FOTOĞRAFLIK DOLMALAR Her yanımız içleri boşaltılmış dolmalık biber, tuz, karabiber, pembeleşmiş soğan ve ameliyat eldiveni dolu. Teoride biber dolması yapmayı biz gelmeden öğrenmiş olan Japon öğrenciler tam pratiğe geçmek üzereyken gelmişiz. Bizim de gelmemizle başlıyor bir telaş; eldivenler takılıyor, kameralar elden bırakılmadan son bir kare biberlerin fotoğrafları çekiliyor. Bir telaş Japon öğrenciler biberleri daha önceden hazırladıkları dolma içiyle doldurmaya başlıyorlar. Biberin içini her dolduran hocaya gösteriyor, takdiri alan bir biberi daha doldurup son dolması ile fotoğrafını çektiriyor ve sırasını arkadaşına veriyor. Biz de kamufle olmak için, elimizde fotoğraf makinemizle giriyoruz bu neşeli sıraya. İşini bitiren buraya kadar yaşadıklarını ve tecrübelerini elindeki küçük deftere yazıp ocağın yanında tencerenin gelmesini bekliyor. Bu arada yemeğin salçalı sosu hazırlanırken sos ve kepçe ile fotoğraf çekiliyor, hatta rüzgara kapılıp biz bile fotoğraf çektiriyoruz. Artık elimizde kepçe ile fotoğrafımız da var.

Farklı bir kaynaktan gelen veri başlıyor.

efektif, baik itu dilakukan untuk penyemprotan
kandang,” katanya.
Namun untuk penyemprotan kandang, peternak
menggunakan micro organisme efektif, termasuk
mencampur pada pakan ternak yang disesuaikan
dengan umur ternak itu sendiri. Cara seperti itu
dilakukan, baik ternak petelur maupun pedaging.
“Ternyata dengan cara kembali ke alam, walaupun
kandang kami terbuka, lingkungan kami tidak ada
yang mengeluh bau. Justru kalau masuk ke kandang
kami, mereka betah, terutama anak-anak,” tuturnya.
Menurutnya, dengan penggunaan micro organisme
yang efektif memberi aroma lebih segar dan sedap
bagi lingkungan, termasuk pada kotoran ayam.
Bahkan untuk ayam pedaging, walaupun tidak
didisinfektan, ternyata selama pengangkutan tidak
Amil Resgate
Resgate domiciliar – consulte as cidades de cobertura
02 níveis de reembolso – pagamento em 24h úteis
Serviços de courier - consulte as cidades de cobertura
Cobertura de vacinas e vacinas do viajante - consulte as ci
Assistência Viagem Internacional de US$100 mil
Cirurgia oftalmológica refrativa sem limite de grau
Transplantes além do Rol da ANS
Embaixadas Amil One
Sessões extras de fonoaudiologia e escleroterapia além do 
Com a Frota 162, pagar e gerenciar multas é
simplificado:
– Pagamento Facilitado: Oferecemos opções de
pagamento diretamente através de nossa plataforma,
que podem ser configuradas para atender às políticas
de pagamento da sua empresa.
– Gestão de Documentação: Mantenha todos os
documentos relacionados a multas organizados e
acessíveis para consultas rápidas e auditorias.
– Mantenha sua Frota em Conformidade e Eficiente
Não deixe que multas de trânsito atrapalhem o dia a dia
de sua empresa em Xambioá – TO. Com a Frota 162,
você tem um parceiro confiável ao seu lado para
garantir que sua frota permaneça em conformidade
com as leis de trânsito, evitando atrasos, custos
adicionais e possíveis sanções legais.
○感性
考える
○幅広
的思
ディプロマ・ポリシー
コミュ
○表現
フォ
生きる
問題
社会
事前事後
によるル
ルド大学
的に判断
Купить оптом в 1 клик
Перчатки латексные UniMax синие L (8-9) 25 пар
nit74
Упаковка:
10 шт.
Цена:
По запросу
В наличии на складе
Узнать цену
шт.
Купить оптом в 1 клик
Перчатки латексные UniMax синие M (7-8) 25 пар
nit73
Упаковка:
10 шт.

JAPONCA KARTVİZİT Ayrılırken lüferden suşi yapmayacaklarına dair şifahen söz aldık. Sözlerini tutacaklarına emin olup ayrılıyoruz. Giderken Japon öğrenciler kartvizitlerini verdiler, çektiğimiz fotoğraflardan gönderirsek çok mutlu olacaklarmış. 'Onların çekmediği ne çekmiş olabiliriz?' diye düşünmekten kendimizi alamıyoruz. Bir de kartvizitler Japonca olmasaydı gerçekten gönderecektik.